Wij Willem-Alexander, bij de gratie Gods, Koning der Nederlanden, Prins van Oranje-Nassau, enz. enz. enz.
Allen, die deze zullen zien of horen lezen, saluut! doen te weten:
Alzo Wij in overweging genomen hebben dat de wet van 14 oktober 2020 (Stb. 2020, 430) heeft verklaard dat er grond bestaat een voorstel in overweging te nemen tot verandering in de Grondwet van de bepaling inzake veranderingen in de Grondwet;
Zo is het, dat Wij, de Afdeling advisering van de Raad van State gehoord, en met gemeen overleg der Staten-Generaal, hebben goedgevonden en verstaan, gelijk Wij goedvinden en verstaan bij deze:
De Grondwet ondergaat de in de artikelen II en III omschreven veranderingen.
Artikel 137 van de Grondwet wordt als volgt gewijzigd:
1. Het derde lid komt te luiden:
3. De Tweede Kamer die wordt gekozen na de bekendmaking van de wet, bedoeld in het eerste lid, overweegt in tweede lezing het voorstel tot verandering, bedoeld in het eerste lid. Indien deze Tweede Kamer geen besluit neemt over het voorstel, vervalt dit van rechtswege. Zodra zij het voorstel heeft aangenomen, overweegt de Eerste Kamer dit in tweede lezing. De beide kamers kunnen het voorstel tot verandering alleen aannemen met ten minste twee derden van het aantal uitgebrachte stemmen.
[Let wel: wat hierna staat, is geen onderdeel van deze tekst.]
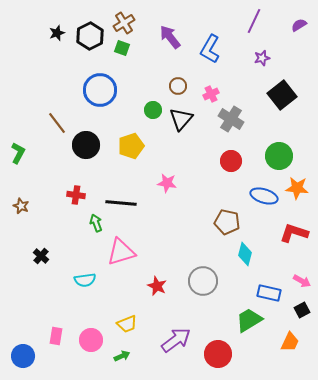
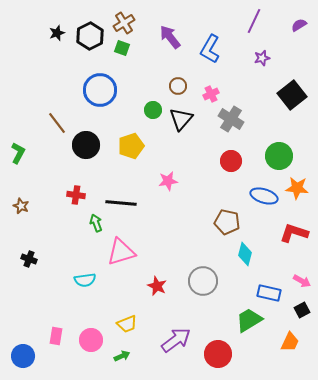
black square at (282, 95): moved 10 px right
pink star at (167, 183): moved 1 px right, 2 px up; rotated 18 degrees counterclockwise
black cross at (41, 256): moved 12 px left, 3 px down; rotated 21 degrees counterclockwise
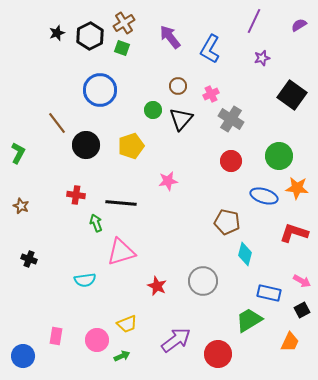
black square at (292, 95): rotated 16 degrees counterclockwise
pink circle at (91, 340): moved 6 px right
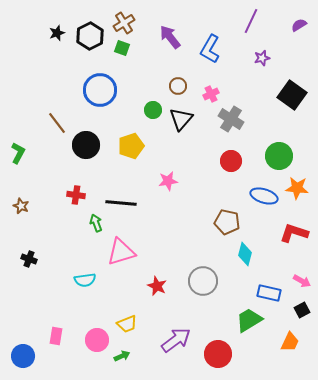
purple line at (254, 21): moved 3 px left
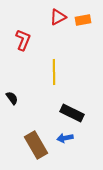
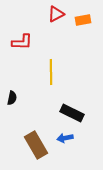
red triangle: moved 2 px left, 3 px up
red L-shape: moved 1 px left, 2 px down; rotated 70 degrees clockwise
yellow line: moved 3 px left
black semicircle: rotated 48 degrees clockwise
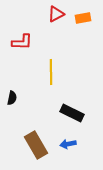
orange rectangle: moved 2 px up
blue arrow: moved 3 px right, 6 px down
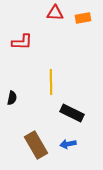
red triangle: moved 1 px left, 1 px up; rotated 30 degrees clockwise
yellow line: moved 10 px down
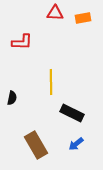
blue arrow: moved 8 px right; rotated 28 degrees counterclockwise
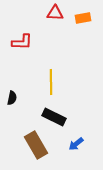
black rectangle: moved 18 px left, 4 px down
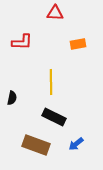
orange rectangle: moved 5 px left, 26 px down
brown rectangle: rotated 40 degrees counterclockwise
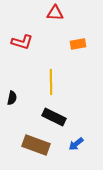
red L-shape: rotated 15 degrees clockwise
2. Het vierde lid vervalt, onder vernummering van het vijfde lid tot vierde lid.
Aan de Grondwet wordt het volgende additionele artikel toegevoegd:
1. Artikel 137 van de Grondwet zoals dat luidde voor de inwerkingtreding van dit artikel, blijft van kracht ten aanzien van een voorstel tot verandering in de Grondwet waarvan de wet die verklaart dat zij in overweging zal worden genomen, is bekendgemaakt vóór de datum waarop de Tweede Kamer is gekozen die zitting heeft op de datum van inwerkingtreding van dit artikel.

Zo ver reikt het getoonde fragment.